Re: [PATCH v8 04/20] dlb: add device ioctl layer and first three ioctls

From: Dan Williams
Date: Thu Jan 21 2021 - 18:15:39 EST


On Wed, Jan 13, 2021 at 1:56 AM Greg KH <gregkh@xxxxxxxxxxxxxxxxxxx> wrote:
[..]
> > That's not my concern though. The open race that cdev_del() does not
> > address is ioctl() called after device-unbind. The open fd is never
> > revoked and can live past device_unregister() in which case the ioctl
> > needs to revalidate the device, or (not recommended) block unbind /
> > driver-remove while open file descriptors are outstanding.
>
> A cdev is to track the character device, so the open/close/ioctl issue
> should not be relevant here.
>
> Device unbind is totally different and has nothing to do with the
> character device node, except where you are trying to tie the two
> together. And yes, you do have to be aware of that, but usually is it
> quite simple.

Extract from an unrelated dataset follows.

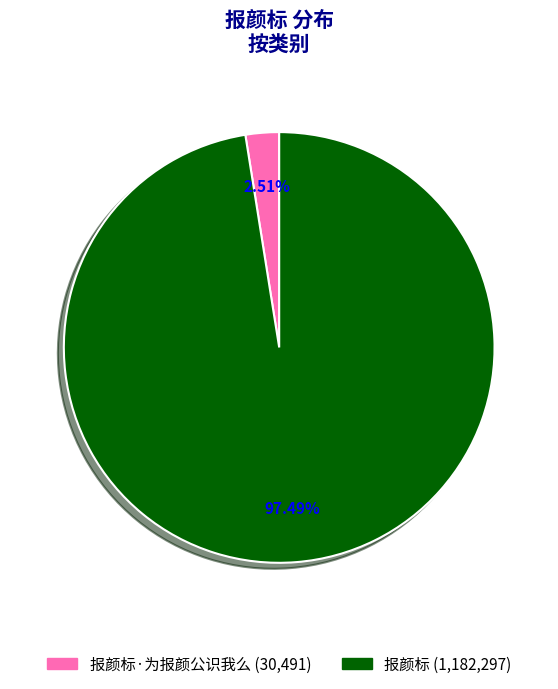

Does any single category account for the majority?

Yes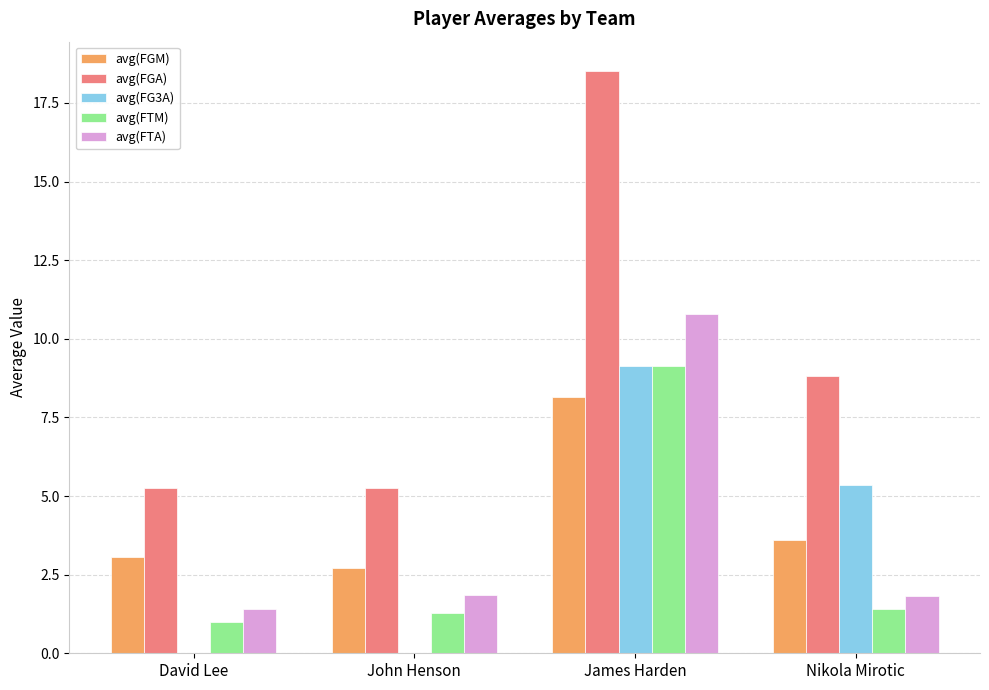

Which series changed the most between David Lee and Nikola Mirotic?

avg(FG3A)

Complex examples are the v4l layer where the distance
> between the two devices is great, so the middle layer has to handle
> things carefully.
>
> For a "simple" driver like this one, there shouldn't be any issues and
> it should be hard to get this wrong :)

It's trivial to trigger these problems in a bind/unbind test.

>
> > > > It strikes me that a helper like this might address many of the common patterns:
> > > >
> > > > +/**
> > > > + * get_live_device() - increment reference count for device iff !dead
> > > > + * @dev: device.
> > > > + *
> > > > + * Forward the call to get_device() if the device is still alive. If
> > > > + * this is called with the device_lock() held then the device is
> > > > + * guaranteed to not die until the device_lock() is dropped.
> > > > + */
> > > > +struct device *get_live_device(struct device *dev)
> > > > +{
> > > > + return dev && !dev->p->dead ? get_device(dev) : NULL;
> > > > +}
> > > > +EXPORT_SYMBOL_GPL(get_live_device);
> > >
> > > Ick, no, that's still racy :(
> >
> > Hence the comment about needing to synchronize with the driver doing
> > device_unregister().
>
> If you save off your device pointer properly on probe (i.e. you grab a
> reference count as you "know" it is live), then you don't have any of
> these races or need to synchronize. So again, this should be hard to
> get wrong, unless you have a "heavy" middle layer between the char
> device node and the device structure.

Hold an fd open and continue to issue file_operations while the driver
is torn down.

> > > And a cdev is not a "real" struct device, despite looking like one if
> > > you squint at it. The patches from Christoph should be merged soon that
> > > remove the last remants of the logic that kind of looked like a struct
> > > device operation (with a kobject), and after that, I will clean it out
> > > to keep it from looking like it ties into the driver model entirely, as
> > > many people get this wrong, because it does not.
> >
> > Agree, but many drivers still tie cdev lifetime to a struct device.
>
> True, and that's normally fine. Do you have examples of where this is
> wrong in the tree?
>
> > > > Alternatively, if device_lock() is too awkward for a driver it could
> > > > use its own lock and kill_device().
> > > >
> > > > ...am I off base thinking that cdev_del vs fops liveness is a
> > > > widespread problem worth documenting new design patterns?
> > >
> > > It shouldn't be a problem, again, because who would be able to close a
> > > char device node and still be able to call ioctl on it? The VFS layer
> > > should prevent that from happening, right?
> >
> > Per above, unbind vs and revoking new ioctl() invocations is the concern.
>
> Luckily unbind is a very rare occurance (with the exception of the
> virtio drivers, who seem to love it and use it as their only user/kernel
> api), so this shouldn't be an issue in normal operations of a system.

I agree it's a small window and an infrequently stressed window under
normal conditions. However, it's the same kind of problem that lead to
the need to teach /dev/mem to revoke existing mappings. It's the
synchronization that is needed in the device-dax layer when it is
switching modes from device-mmap-only to online-memory-hotplug the
synchronization with in-flight mmap is needed to avoid collisions. The
libnvdimm subsystem is a heavy user of bind/unbind for applying
different personalities in front of pmem.

I'll advise Mike to not worry about it, I don't want the resolution of
this debate to slow him down if you don't see an issue here.